No, and it is usually counterproductive. Blocking everything pushes people to a personal phone or a private account, and the data leaves anyway but with no visibility. The strategy that works combines discovering real usage, offering an approved and usable alternative, and putting the focus on the data with DLP and DSPM, rather than chasing individuals.

How do I detect shadow AI if it leaves no malware?

By looking at the data and the identity, not the file. An inventory of real AI use reveals which tools are used and from which devices. Data loss prevention (DLP) and data security posture management (DSPM) make it possible to know where sensitive information lives and to detect when it heads for an unauthorised destination, which is the most reliable sign of problematic use.

What role does the EU AI Act play in this?

From 2 August 2026, the European Commission's supervision powers and fines over providers of general-purpose AI models enter into application. This consolidates a framework in which organisations need to know which models they use and under which safeguards. Shadow AI is incompatible with that requirement, because it prevents exactly the control and traceability the framework expects.

Does shadow AI affect GDPR and NIS2 compliance?

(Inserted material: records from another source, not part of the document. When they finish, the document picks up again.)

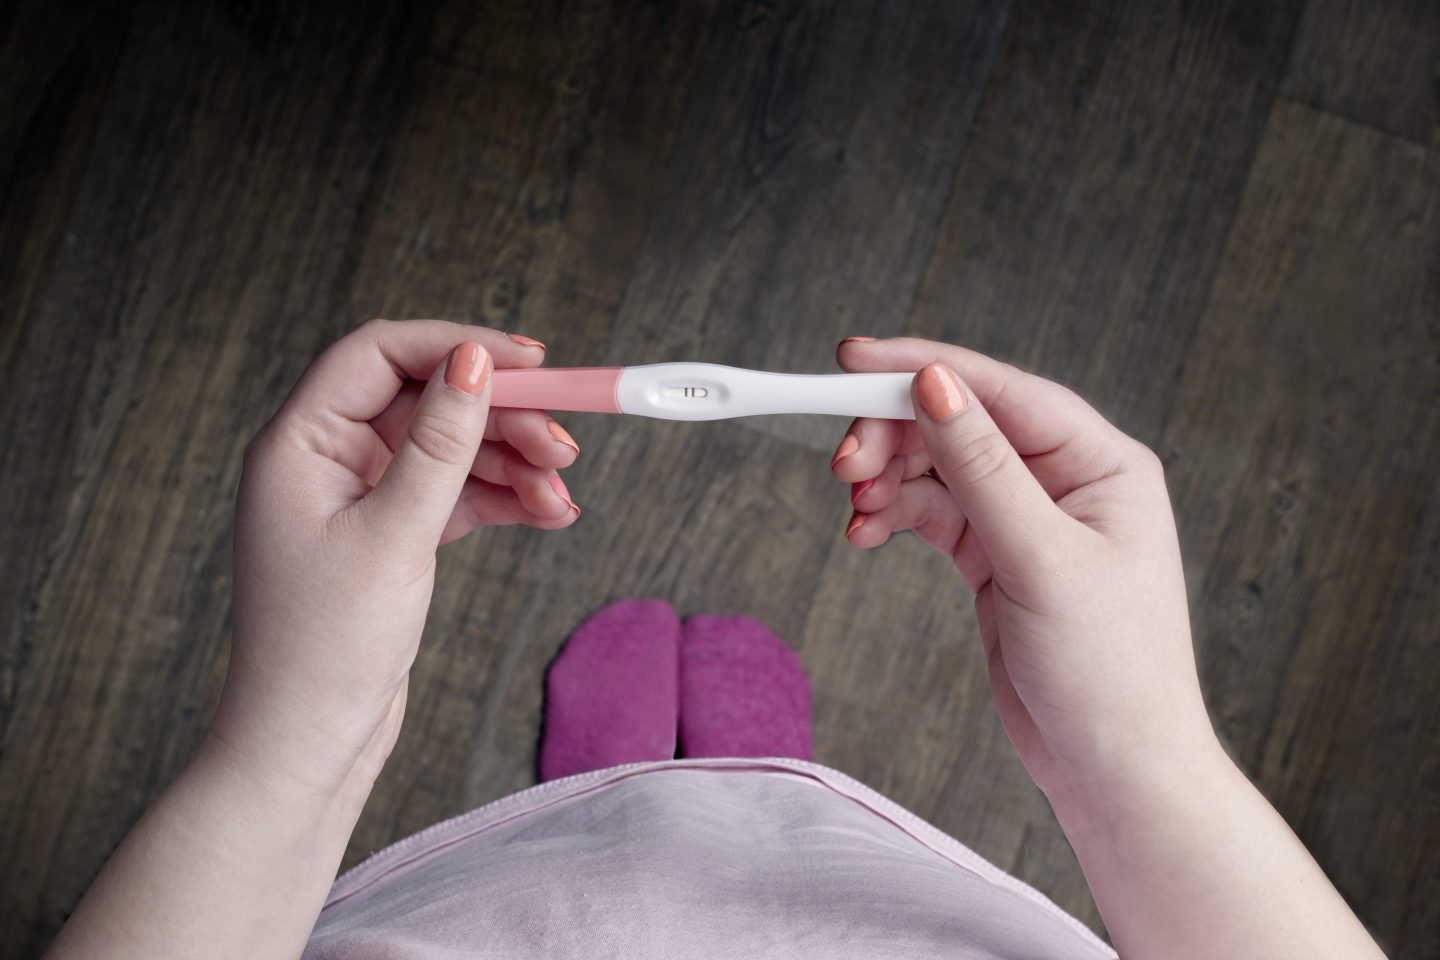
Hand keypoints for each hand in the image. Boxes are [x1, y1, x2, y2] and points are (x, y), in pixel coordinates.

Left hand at [213, 319, 580, 792]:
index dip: (456, 346)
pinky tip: (548, 512)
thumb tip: (473, 363)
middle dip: (501, 417)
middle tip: (564, 444)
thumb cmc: (326, 648)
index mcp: (301, 443)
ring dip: (511, 463)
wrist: (309, 745)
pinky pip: (456, 494)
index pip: (380, 355)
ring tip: (561, 493)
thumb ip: (439, 446)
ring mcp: (361, 497)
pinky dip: (502, 499)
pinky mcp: (391, 535)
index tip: (530, 360)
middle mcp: (327, 459)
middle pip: (428, 402)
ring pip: (450, 449)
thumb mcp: (394, 537)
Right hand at [831, 337, 1215, 803]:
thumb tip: (936, 385)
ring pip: (937, 469)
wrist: (1113, 770)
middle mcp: (1064, 480)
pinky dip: (893, 516)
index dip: (922, 368)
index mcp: (1100, 462)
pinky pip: (931, 514)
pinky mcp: (994, 557)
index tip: (853, 362)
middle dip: (894, 435)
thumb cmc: (1110, 673)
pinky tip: (866, 533)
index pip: (1000, 390)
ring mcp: (1026, 519)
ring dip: (888, 481)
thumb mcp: (1042, 560)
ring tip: (857, 512)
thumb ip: (984, 468)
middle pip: (959, 424)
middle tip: (843, 462)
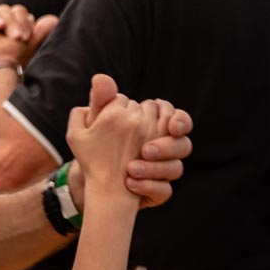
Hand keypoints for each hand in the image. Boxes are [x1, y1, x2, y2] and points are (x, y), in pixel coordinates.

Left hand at [69, 75, 193, 210]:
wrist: (86, 173)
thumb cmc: (94, 142)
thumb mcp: (95, 121)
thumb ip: (102, 100)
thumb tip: (100, 78)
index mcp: (153, 126)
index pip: (177, 118)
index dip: (178, 120)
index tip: (172, 126)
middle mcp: (163, 147)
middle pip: (183, 144)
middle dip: (167, 147)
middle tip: (144, 151)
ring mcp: (162, 170)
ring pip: (176, 169)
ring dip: (155, 169)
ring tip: (131, 169)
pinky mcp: (156, 191)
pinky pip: (164, 191)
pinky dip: (149, 188)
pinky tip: (130, 184)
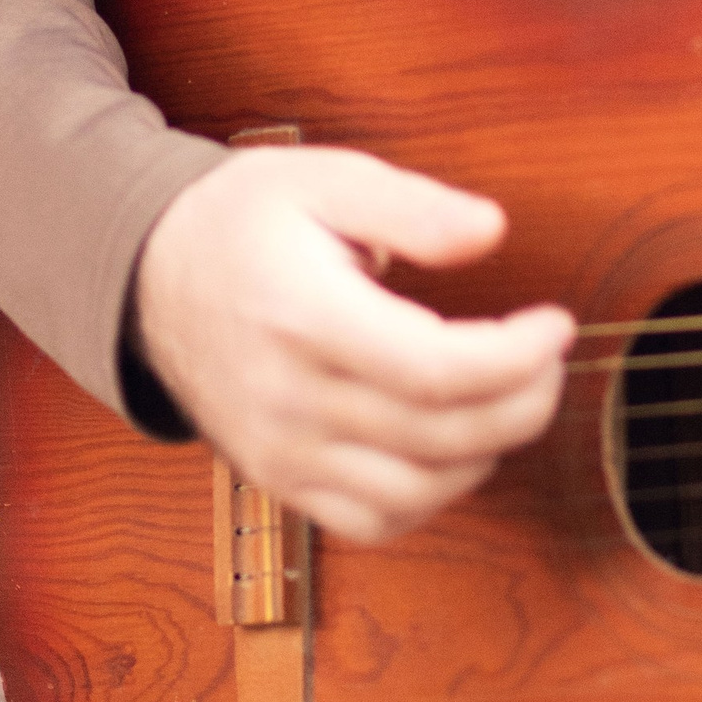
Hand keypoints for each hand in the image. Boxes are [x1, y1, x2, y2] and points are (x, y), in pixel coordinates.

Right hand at [131, 147, 572, 545]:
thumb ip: (412, 206)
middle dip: (523, 402)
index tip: (554, 324)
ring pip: (414, 494)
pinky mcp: (278, 481)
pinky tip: (451, 448)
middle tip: (547, 359)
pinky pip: (371, 522)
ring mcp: (281, 451)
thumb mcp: (324, 179)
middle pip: (440, 437)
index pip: (435, 371)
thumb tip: (492, 230)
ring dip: (484, 454)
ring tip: (505, 398)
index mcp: (304, 318)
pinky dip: (429, 499)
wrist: (147, 276)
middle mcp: (289, 400)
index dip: (518, 358)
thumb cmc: (241, 221)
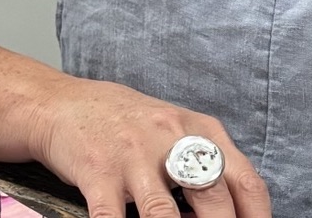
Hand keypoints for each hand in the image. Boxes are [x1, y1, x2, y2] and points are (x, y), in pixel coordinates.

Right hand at [24, 76, 270, 217]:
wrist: (65, 104)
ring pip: (165, 214)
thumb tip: (231, 214)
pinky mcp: (99, 172)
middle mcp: (172, 138)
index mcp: (200, 130)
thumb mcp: (176, 132)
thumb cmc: (127, 125)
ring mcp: (134, 156)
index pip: (246, 181)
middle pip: (214, 199)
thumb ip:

Yes, both. Under the GDPR, handling personal data in an unauthorised service may amount to a disclosure or transfer with no legal basis or safeguards. Under NIS2, security governance is a duty of management, and mass use of uncontrolled tools sits badly with the obligation to manage risk with due diligence. That is why it is best addressed as a joint security and compliance problem.

Where do I start governing shadow AI?

With honest discovery: finding out how much unapproved AI is already in use and which data has passed through it. That inventory usually shows the problem is real, not hypothetical. From there, you offer an approved alternative, classify and watch sensitive data, and train people in the judgement of what they may and may not handle in an assistant. Banning without an alternative rarely works.